**Exercise instructions**
Collect every line in the material below that contains the string "rangeland". Case counts.

**Raw data**
───

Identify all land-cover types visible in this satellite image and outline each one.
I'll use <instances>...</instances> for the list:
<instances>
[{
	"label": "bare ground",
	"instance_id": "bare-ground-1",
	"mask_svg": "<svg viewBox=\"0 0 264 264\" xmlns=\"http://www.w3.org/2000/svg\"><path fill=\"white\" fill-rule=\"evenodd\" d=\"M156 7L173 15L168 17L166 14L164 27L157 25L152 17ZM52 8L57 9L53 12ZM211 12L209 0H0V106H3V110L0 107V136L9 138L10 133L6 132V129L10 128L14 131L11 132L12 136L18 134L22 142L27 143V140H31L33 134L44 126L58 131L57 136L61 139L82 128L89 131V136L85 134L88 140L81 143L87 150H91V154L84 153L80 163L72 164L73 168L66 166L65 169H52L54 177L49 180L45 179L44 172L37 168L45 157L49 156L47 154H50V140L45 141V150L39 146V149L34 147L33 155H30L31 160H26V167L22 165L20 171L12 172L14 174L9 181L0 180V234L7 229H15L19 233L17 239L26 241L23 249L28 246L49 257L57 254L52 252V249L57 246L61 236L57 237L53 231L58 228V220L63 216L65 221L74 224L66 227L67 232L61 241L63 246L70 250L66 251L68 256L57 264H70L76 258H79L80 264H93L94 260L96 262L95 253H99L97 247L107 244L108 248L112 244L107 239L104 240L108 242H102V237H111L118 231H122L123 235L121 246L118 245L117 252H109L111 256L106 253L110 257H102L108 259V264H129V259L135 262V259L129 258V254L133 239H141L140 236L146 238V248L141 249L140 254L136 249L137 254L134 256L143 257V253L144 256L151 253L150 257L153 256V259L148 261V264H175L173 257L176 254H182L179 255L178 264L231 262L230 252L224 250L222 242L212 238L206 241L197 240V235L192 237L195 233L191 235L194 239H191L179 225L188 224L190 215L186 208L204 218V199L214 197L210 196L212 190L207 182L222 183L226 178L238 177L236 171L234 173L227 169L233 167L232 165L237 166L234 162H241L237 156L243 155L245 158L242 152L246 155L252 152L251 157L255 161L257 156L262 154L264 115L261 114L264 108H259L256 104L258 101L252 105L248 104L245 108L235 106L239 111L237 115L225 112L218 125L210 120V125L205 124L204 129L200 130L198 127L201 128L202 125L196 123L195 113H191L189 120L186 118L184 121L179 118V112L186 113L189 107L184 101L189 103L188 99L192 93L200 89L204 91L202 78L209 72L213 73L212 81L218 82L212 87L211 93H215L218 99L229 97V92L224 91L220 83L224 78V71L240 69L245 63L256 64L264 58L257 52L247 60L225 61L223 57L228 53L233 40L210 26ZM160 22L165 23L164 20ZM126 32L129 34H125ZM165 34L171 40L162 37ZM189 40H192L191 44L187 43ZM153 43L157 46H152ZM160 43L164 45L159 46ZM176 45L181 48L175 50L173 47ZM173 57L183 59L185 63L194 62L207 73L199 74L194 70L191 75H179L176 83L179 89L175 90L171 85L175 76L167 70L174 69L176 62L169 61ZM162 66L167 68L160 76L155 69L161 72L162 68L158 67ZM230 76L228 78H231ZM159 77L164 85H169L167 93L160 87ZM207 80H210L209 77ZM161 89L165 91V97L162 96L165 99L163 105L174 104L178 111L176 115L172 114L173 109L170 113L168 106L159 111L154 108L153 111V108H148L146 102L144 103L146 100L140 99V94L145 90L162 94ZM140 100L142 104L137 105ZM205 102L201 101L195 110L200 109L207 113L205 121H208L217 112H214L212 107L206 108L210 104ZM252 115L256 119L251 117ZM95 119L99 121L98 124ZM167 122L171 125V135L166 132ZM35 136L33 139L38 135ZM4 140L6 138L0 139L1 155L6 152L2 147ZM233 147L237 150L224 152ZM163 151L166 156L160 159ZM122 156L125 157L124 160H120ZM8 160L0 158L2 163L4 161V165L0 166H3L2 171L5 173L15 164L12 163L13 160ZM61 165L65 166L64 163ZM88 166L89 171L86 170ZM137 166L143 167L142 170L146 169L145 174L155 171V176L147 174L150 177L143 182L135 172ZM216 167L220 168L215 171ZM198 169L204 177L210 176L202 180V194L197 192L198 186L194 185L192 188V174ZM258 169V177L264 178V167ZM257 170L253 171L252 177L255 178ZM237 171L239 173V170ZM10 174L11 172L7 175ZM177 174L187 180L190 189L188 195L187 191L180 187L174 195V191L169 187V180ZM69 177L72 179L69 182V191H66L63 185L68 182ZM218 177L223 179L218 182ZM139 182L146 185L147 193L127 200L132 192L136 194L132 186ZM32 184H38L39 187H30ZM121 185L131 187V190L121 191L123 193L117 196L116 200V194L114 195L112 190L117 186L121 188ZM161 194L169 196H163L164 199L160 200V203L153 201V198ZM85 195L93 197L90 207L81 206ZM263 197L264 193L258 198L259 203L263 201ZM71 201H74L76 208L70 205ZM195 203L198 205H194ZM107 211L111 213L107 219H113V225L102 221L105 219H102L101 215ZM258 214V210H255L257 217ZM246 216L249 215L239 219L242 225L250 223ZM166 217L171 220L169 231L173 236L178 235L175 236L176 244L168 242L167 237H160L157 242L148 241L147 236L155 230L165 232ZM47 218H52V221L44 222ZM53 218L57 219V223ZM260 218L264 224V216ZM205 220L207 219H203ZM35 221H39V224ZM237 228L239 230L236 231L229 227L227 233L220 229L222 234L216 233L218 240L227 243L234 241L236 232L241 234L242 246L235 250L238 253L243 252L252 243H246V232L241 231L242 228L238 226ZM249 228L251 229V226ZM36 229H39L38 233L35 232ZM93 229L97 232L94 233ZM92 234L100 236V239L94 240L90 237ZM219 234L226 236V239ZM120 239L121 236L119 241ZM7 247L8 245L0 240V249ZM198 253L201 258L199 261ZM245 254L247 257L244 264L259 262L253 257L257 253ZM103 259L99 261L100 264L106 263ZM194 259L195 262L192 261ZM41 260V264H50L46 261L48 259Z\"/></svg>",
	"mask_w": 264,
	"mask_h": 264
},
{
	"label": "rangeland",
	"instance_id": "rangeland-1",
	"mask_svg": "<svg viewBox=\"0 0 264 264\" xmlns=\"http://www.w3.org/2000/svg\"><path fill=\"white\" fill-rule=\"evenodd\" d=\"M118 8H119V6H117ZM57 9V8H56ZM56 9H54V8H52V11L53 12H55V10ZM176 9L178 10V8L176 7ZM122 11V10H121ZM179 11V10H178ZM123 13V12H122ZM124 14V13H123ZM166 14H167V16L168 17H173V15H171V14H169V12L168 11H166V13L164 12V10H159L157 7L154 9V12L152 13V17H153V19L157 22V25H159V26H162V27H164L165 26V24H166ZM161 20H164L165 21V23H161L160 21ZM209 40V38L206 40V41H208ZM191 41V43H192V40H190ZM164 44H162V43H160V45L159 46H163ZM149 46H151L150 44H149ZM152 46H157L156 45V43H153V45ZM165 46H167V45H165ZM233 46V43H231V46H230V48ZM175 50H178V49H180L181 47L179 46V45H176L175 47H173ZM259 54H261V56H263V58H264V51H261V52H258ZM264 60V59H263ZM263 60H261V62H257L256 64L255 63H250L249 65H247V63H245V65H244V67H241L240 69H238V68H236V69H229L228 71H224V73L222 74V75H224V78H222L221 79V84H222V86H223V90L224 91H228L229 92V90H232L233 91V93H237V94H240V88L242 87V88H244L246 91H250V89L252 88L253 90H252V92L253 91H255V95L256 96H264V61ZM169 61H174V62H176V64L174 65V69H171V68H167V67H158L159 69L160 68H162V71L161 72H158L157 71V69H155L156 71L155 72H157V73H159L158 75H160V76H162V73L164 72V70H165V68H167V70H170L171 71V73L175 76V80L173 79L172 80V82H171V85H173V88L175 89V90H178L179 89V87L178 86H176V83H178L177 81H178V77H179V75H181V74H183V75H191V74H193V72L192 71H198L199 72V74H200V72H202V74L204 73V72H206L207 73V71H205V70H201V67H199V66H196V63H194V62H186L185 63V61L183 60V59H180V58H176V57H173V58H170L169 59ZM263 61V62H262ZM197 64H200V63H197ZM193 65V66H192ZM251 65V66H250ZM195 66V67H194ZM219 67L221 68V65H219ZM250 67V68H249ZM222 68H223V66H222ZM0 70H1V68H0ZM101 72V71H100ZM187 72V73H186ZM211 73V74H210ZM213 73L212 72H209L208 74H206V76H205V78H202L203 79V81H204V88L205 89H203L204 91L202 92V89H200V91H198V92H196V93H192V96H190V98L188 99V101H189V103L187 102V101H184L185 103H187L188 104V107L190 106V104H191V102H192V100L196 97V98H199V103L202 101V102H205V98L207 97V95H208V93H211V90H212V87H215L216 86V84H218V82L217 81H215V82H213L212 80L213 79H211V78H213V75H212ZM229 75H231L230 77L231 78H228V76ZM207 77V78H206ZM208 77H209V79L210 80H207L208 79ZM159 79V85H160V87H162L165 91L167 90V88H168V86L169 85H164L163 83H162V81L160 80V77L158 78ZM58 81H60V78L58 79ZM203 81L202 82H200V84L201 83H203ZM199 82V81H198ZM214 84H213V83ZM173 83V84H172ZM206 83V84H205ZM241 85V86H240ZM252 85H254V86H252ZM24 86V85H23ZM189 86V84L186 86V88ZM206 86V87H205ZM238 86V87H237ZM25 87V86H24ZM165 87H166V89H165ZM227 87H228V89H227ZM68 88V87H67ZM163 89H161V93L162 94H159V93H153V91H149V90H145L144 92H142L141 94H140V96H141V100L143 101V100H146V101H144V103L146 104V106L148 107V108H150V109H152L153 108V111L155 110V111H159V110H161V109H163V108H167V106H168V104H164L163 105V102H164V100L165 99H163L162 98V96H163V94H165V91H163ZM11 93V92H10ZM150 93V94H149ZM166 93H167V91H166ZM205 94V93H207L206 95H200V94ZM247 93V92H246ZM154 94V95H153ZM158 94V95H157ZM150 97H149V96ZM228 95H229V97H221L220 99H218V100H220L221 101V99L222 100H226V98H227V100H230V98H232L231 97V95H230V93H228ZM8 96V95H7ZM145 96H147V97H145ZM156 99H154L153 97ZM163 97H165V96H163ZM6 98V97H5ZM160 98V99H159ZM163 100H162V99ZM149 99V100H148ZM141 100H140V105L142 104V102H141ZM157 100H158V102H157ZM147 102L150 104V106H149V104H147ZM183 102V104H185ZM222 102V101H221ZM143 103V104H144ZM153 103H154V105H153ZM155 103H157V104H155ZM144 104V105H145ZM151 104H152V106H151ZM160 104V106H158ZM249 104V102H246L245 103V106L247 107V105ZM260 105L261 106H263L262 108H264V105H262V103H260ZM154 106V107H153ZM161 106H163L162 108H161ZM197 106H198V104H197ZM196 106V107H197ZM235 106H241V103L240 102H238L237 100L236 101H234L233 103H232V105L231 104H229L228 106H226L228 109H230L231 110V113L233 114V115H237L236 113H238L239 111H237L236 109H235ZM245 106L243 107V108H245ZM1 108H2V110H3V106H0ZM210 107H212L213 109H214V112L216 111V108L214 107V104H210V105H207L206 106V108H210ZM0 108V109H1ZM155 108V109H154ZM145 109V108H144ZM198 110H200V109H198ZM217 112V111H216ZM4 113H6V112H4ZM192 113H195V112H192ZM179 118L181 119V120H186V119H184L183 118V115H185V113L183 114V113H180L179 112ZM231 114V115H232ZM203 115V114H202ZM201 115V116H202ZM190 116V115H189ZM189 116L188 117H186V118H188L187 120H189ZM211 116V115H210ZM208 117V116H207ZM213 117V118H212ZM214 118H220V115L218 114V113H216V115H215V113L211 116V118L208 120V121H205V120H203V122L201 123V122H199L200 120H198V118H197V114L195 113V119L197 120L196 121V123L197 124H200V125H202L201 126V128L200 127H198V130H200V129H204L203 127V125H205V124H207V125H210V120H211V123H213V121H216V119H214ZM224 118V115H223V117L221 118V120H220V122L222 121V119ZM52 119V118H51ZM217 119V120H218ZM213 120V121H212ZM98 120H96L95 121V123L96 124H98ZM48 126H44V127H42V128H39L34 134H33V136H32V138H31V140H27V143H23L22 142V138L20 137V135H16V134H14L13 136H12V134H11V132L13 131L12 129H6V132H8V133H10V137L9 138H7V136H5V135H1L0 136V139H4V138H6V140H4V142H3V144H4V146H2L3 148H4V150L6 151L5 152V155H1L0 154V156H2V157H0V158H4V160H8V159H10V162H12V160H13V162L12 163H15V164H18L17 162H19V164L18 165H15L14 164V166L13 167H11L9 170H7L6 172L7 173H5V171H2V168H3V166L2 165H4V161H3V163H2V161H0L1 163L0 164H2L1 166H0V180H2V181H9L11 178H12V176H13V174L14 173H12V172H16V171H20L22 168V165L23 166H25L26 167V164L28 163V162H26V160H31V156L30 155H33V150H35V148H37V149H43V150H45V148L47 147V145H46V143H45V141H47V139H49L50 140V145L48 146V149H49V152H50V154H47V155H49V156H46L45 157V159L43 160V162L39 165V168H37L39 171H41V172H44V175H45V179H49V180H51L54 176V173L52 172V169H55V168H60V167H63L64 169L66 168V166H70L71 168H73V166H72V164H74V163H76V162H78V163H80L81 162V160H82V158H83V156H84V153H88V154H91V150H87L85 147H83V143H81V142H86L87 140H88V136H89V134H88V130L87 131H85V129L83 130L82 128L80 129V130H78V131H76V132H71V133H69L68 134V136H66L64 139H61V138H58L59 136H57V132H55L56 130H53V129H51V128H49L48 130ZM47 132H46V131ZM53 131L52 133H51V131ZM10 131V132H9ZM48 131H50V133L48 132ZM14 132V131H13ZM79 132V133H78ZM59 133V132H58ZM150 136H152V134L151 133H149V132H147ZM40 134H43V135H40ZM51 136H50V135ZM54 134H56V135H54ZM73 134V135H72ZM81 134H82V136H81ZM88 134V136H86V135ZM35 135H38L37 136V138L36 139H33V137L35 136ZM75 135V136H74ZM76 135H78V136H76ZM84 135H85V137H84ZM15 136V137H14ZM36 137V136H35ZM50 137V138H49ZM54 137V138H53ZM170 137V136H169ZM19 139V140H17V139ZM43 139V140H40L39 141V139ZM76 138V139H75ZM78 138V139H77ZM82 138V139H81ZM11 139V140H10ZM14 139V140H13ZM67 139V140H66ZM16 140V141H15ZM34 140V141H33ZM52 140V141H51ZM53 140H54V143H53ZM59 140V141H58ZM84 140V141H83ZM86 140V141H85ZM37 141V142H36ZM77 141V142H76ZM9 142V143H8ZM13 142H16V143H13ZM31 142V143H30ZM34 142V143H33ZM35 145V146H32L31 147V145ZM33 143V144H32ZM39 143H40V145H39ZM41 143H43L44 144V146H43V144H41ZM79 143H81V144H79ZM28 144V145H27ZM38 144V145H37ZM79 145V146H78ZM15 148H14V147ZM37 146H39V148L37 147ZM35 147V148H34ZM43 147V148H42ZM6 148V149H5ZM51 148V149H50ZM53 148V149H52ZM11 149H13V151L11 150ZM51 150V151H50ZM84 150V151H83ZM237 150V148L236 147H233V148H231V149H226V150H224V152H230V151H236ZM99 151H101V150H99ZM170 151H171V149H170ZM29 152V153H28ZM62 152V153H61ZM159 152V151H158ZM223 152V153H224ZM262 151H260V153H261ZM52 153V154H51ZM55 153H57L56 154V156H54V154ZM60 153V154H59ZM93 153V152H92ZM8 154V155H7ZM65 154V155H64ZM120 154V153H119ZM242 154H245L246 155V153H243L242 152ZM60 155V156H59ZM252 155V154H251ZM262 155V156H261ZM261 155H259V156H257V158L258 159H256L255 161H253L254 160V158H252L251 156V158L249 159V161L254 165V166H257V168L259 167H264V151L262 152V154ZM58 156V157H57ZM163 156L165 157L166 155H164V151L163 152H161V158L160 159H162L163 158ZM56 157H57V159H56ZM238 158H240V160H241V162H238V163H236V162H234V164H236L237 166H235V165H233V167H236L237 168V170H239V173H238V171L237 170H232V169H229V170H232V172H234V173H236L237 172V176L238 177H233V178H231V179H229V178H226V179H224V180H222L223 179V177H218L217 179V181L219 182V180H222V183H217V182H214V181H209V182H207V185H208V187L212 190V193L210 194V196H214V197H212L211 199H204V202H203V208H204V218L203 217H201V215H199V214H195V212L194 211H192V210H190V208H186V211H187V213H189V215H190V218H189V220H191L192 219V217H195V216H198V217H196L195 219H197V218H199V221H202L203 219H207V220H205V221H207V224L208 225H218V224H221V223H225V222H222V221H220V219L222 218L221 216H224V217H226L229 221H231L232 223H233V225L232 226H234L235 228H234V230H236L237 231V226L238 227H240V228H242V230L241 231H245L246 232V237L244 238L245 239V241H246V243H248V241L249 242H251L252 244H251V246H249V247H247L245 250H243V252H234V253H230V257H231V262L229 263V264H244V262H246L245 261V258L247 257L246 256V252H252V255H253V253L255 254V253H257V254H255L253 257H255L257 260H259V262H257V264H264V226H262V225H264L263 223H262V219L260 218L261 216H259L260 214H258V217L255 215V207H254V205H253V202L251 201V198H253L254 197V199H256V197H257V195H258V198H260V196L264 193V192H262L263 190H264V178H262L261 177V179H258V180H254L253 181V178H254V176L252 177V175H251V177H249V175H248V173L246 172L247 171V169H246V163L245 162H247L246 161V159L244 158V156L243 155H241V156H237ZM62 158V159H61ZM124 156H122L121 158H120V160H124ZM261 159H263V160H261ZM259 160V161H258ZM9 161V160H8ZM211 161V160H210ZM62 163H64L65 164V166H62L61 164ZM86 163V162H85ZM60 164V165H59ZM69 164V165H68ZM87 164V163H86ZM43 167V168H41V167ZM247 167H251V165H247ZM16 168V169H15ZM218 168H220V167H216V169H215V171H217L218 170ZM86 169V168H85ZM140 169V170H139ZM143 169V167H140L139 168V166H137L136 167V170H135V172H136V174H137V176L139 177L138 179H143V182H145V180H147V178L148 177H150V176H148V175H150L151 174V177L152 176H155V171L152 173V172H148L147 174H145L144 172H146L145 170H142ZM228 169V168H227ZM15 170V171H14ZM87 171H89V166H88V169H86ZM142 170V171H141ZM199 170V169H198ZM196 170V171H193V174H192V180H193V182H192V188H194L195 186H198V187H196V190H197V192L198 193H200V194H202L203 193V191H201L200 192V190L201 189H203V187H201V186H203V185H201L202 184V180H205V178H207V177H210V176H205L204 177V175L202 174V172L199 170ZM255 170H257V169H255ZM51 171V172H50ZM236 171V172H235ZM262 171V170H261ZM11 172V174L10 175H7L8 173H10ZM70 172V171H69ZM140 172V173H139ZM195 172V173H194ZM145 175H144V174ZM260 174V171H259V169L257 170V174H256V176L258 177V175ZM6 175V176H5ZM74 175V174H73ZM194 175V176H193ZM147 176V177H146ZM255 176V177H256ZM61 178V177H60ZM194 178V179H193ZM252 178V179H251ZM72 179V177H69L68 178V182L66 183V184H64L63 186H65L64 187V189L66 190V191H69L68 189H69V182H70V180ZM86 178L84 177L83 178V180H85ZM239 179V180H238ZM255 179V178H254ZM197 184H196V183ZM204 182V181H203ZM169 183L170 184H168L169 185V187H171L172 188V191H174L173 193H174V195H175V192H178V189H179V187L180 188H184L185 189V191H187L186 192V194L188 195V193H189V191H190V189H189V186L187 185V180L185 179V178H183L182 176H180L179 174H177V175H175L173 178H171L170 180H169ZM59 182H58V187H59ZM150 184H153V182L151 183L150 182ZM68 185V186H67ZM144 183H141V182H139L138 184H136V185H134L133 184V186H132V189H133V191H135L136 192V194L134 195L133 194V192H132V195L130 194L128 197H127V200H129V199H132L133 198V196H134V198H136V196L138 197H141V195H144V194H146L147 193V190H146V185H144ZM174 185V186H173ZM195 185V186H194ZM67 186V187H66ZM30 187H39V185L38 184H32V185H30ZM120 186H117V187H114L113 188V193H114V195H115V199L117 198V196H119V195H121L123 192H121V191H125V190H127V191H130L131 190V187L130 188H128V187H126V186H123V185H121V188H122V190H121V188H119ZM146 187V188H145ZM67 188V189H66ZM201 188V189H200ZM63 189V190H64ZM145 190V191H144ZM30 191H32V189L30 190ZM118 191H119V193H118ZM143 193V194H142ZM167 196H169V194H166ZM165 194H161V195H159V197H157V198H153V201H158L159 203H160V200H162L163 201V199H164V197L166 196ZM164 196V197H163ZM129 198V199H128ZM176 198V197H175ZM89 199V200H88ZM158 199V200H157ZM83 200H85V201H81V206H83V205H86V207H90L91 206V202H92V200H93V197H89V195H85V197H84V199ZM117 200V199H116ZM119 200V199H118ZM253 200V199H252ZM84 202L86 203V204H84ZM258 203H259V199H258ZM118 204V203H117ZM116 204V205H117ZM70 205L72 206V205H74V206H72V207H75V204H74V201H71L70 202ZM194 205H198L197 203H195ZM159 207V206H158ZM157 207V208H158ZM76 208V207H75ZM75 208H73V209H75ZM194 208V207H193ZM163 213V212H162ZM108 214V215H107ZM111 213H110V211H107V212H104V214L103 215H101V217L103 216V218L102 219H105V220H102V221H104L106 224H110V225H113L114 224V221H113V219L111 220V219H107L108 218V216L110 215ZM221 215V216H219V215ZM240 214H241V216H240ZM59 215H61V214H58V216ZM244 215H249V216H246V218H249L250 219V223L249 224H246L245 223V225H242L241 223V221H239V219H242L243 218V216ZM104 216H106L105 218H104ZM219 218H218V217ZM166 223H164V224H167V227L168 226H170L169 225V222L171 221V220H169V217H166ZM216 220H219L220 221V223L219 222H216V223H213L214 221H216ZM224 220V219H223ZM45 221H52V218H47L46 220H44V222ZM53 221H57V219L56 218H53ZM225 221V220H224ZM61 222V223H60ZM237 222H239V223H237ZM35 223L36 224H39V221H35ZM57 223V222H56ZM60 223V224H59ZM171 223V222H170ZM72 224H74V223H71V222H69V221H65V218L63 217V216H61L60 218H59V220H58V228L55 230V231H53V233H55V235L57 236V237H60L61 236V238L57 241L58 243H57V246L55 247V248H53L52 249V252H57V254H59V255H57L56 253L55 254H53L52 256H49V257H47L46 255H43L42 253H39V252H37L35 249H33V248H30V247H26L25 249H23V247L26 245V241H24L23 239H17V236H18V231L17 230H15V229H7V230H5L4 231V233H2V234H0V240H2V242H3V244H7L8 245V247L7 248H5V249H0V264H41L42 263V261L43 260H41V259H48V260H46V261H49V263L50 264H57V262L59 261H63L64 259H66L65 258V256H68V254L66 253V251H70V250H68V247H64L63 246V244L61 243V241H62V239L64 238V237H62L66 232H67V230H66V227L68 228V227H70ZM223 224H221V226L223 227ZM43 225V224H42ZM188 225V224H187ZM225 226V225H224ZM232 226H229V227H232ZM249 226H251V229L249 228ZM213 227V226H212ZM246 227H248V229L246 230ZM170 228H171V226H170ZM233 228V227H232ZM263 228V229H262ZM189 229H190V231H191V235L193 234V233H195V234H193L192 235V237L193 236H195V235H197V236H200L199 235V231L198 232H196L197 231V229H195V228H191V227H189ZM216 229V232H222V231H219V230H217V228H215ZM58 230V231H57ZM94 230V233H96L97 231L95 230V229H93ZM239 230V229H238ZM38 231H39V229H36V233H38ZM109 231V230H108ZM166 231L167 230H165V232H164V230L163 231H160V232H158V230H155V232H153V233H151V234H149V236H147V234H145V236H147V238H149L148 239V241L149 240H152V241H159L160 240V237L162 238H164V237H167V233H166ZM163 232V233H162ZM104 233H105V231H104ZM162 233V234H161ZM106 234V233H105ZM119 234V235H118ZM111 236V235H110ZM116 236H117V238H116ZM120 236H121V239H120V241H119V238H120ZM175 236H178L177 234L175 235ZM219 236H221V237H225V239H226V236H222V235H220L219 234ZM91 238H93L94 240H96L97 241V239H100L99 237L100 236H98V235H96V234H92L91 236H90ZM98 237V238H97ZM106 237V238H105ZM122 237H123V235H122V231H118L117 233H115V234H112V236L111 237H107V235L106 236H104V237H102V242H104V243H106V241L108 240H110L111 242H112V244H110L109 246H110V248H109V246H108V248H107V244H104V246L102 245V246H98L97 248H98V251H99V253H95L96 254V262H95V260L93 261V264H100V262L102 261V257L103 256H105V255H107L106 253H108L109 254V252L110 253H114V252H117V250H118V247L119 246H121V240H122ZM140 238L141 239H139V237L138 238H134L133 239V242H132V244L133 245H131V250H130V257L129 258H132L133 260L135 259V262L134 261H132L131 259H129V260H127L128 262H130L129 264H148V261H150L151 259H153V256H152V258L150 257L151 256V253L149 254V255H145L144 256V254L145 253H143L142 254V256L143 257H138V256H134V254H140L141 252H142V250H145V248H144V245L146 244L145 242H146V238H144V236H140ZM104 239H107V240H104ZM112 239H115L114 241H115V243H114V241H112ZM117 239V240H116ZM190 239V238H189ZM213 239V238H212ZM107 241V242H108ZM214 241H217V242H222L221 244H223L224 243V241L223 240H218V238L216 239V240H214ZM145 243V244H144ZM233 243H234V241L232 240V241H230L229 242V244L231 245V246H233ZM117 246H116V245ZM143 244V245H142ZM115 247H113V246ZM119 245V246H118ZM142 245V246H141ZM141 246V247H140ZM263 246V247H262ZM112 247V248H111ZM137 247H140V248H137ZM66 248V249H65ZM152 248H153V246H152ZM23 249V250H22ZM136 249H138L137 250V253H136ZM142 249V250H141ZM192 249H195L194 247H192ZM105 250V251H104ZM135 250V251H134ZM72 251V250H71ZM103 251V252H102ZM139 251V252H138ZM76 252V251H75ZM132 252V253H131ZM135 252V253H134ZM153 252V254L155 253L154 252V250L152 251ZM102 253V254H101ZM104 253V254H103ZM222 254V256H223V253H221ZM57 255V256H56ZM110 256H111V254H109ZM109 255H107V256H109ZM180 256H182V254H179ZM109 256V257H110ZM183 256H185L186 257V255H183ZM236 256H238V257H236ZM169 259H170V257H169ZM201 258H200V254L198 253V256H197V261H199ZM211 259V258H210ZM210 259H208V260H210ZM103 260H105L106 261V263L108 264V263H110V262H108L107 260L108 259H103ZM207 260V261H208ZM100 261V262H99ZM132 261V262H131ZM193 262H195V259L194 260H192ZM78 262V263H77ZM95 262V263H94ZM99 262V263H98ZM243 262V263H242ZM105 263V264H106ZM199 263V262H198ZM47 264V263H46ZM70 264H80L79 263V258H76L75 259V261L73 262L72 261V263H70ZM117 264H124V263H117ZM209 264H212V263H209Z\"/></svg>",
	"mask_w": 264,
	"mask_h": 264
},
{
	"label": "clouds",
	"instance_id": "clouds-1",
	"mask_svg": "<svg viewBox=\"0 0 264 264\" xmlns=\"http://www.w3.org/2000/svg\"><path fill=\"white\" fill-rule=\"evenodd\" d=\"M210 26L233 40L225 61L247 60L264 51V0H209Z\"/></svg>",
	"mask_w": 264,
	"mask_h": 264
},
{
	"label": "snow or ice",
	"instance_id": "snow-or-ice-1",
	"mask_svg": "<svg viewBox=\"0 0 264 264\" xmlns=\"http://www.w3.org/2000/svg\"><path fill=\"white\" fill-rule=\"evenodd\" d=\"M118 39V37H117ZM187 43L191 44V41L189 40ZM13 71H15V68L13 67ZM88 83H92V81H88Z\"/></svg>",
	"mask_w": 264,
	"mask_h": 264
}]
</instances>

───

**Output for this exercise**
	"label": "rangeland",
	"instance_id": "rangeland-1",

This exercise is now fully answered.